Buy gold (spot or GLD). Payrolls came in weak and were revised lower, cutting the odds of a near-term Fed hike; the dollar is also sliding. That directly lowers gold’s opportunity-cost and supports a continued rate-relief bid, reinforced by central-bank net buying (41 tonnes in May).

Key Risk: Inflation re-accelerates and forces the Fed back toward hikes, pushing real yields and the dollar higher and crushing the rate-relief move.

Silver (SLV)

Buy silver (SLV). The article shows the whole precious complex catching a bid (silver +2.3% and leading weekly momentum). Silver tends to outperform when rate expectations fall because it’s more economically sensitive than gold and benefits from renewed risk appetite alongside the same dollar/rates tailwind.

Key Risk: A renewed surge in US yields/dollar or a growth scare that hits industrial demand, causing silver to underperform gold despite the rate-relief narrative.

  • Gold rallies as weak US jobs data cools Fed hike bets before the holiday.
  • Softer dollar and central-bank buying help gold notch weekly rebound.
  • Silver platinum and palladium climb with gold as precious metals recover.

Gold’s rebound is beginning to look less like a defensive trade and more like a rate-relief move.

Bullion climbed more than 1% on Friday, rising to its highest level since late June, after a soft US jobs report forced traders to trim expectations for another Federal Reserve rate increase.

The dollar’s weekly decline added to the support, while renewed central-bank buying gave investors a reminder that official-sector demand has not disappeared.

Even so, the rally is not without risk. Rate-hike pricing has eased, not vanished, leaving gold exposed if inflation data turns sticky again.

Jobs miss revives the gold trade

Spot gold rose 1.4% to $4,179.94 an ounce in early trading, while August futures gained 1.6% to $4,193.20.

The metal was heading for a 2.3% weekly advance, its first weekly gain in five.

The trigger was Thursday’s US payrolls report.

Nonfarm payrolls increased by 57,000 in June, well below expectations, while the previous two months were revised lower.

The unemployment rate slipped to 4.2%, but that improvement was partly flattered by a drop in labour-force participation.

For gold, the signal was clear enough. The labour market is cooling, and that makes it harder for the Fed to justify an immediate move higher in rates.

Dollar weakness adds fuel

The dollar was on track for a weekly drop, making bullion cheaper for buyers using other currencies.

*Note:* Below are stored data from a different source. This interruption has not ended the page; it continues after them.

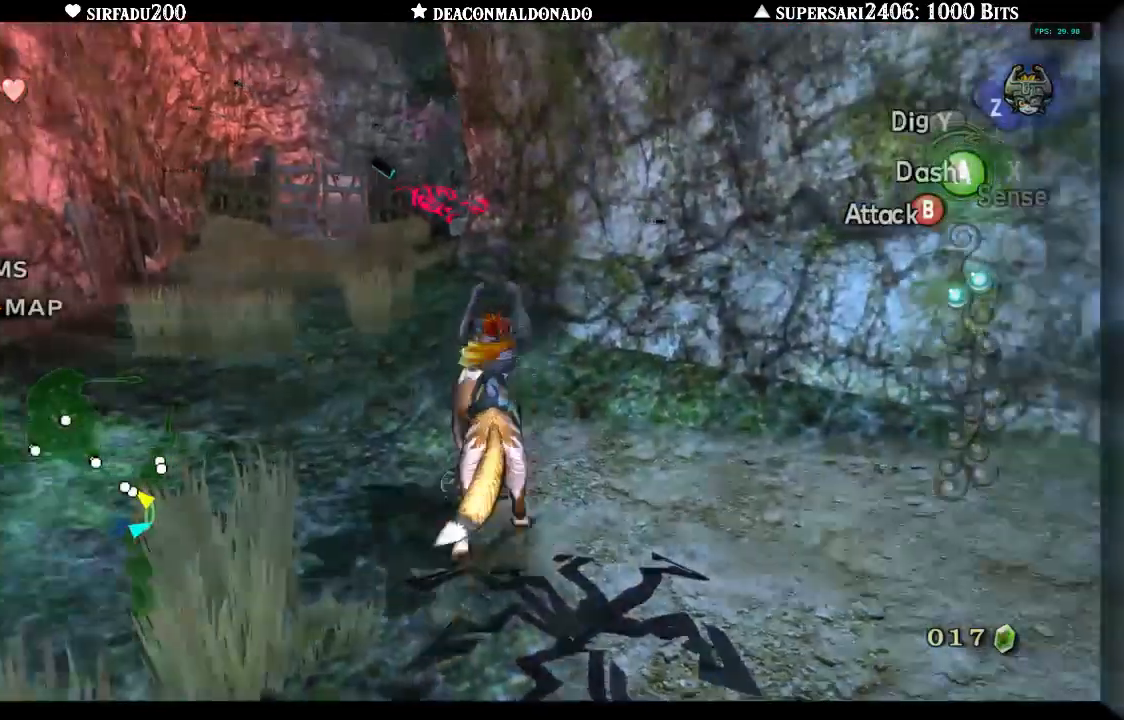
Gameplay with a controller (Nintendo layout); each line is a JSON object with the inputs held at the frame after it (dt_ms = milliseconds from this image to that frame). "events" lists button and stick changes between this image and that frame as [ms after this image, input, new state], when the widget could be followed in between. Not read: DPAD_UP L3 R3.
{"dt_ms": 500, "buttons": [], "left_stick": "up", "right_stick": "center", "events": [[150, "A", "down"], [217, "left_stick", "up"], [250, "A", "up"]]}
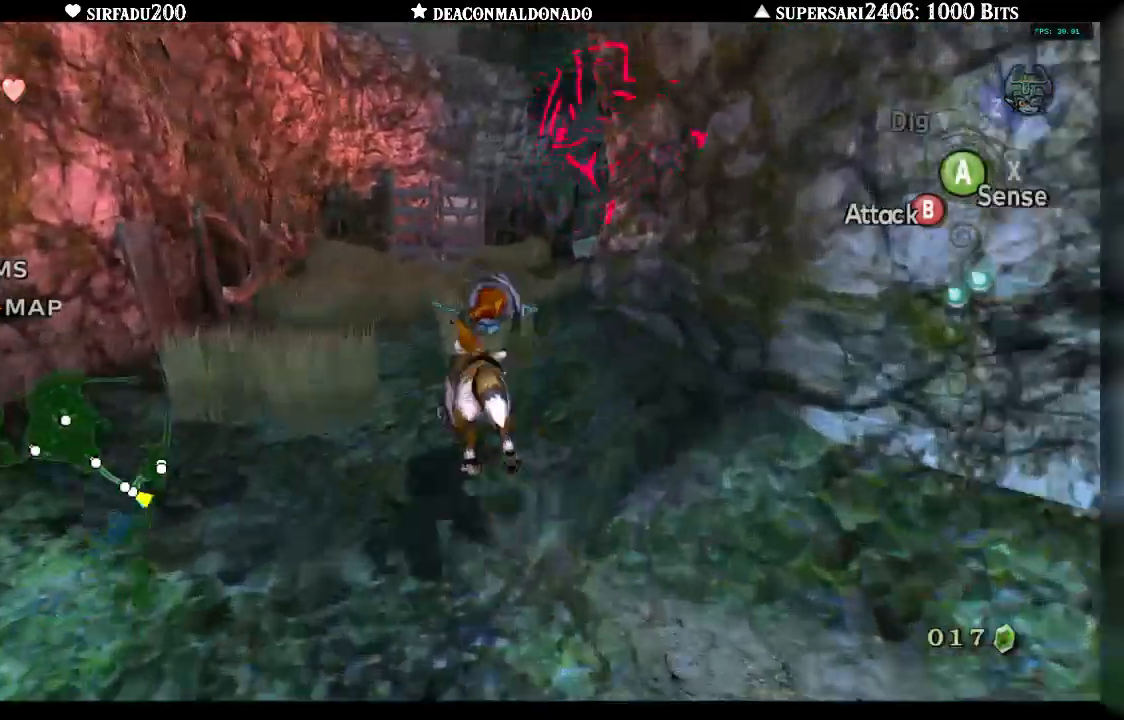
{"dt_ms": 500, "buttons": [], "left_stick": "up", "right_stick": "center", "events": []}
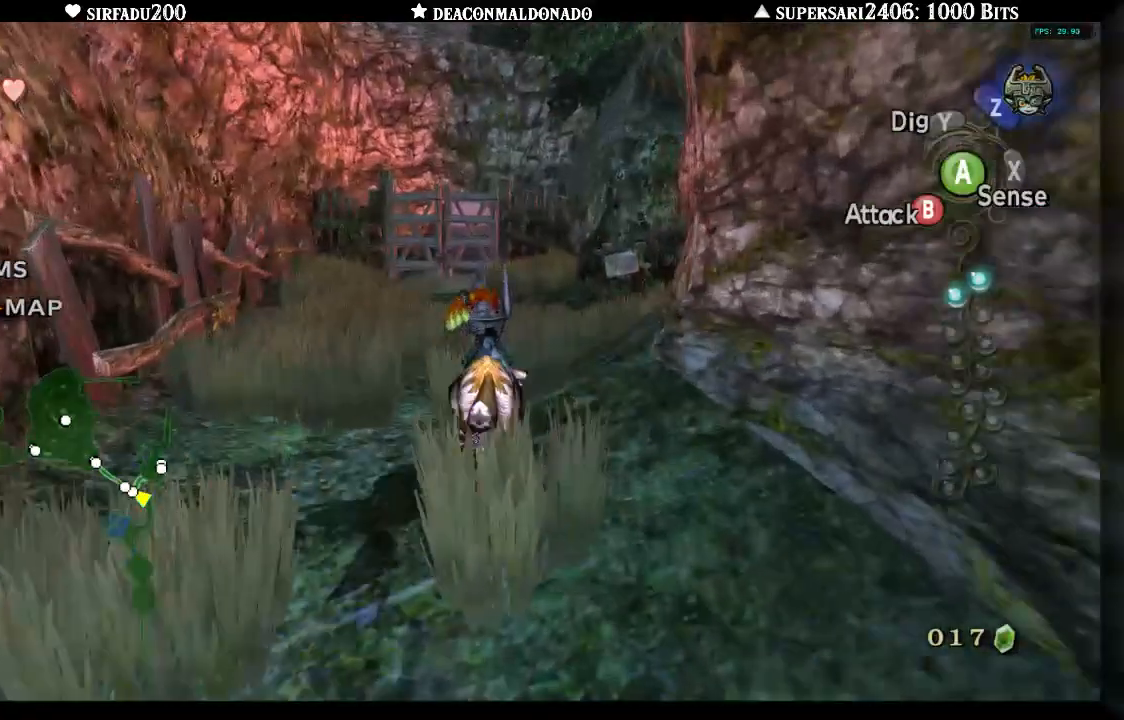
{"dt_ms": 500, "buttons": [], "left_stick": "up", "right_stick": "right", "events": [[450, "right_stick", "right"]]}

Traders also cut the implied probability of a September Fed hike to about 54%, from roughly 66% before the payrolls release.

Market analysts said the move reflected a broad pullback in expectations for US tightening through the rest of the year and into early 2027.

That shift matters because gold pays no yield. When rate expectations fall, the opportunity cost of holding bullion also falls.

Still, the repricing has not gone far enough to remove downside risks.

Analysts warn that if inflation data stays firm, gold could face another leg lower later in the year, with some downside scenarios pointing towards the $3,500 area.

Central banks keep buying

A separate support came from reserve managers. The World Gold Council said central banks returned to net buying in May, adding 41 tonnes to official reserves.

Poland and China were among the larger buyers, while Uzbekistan and Kazakhstan also added gold.

That official demand helps cushion gold when speculative flows turn volatile.

It also shows why the metal has remained resilient despite recent pressure from the dollar and rates.

The wider precious-metals complex joined the rebound. Silver rose 2.3% to $62.43 an ounce, platinum gained 2.7% to $1,660.05 and palladium added 1.3% to $1,284.40.

All three were at more than one-week highs and on course for weekly gains.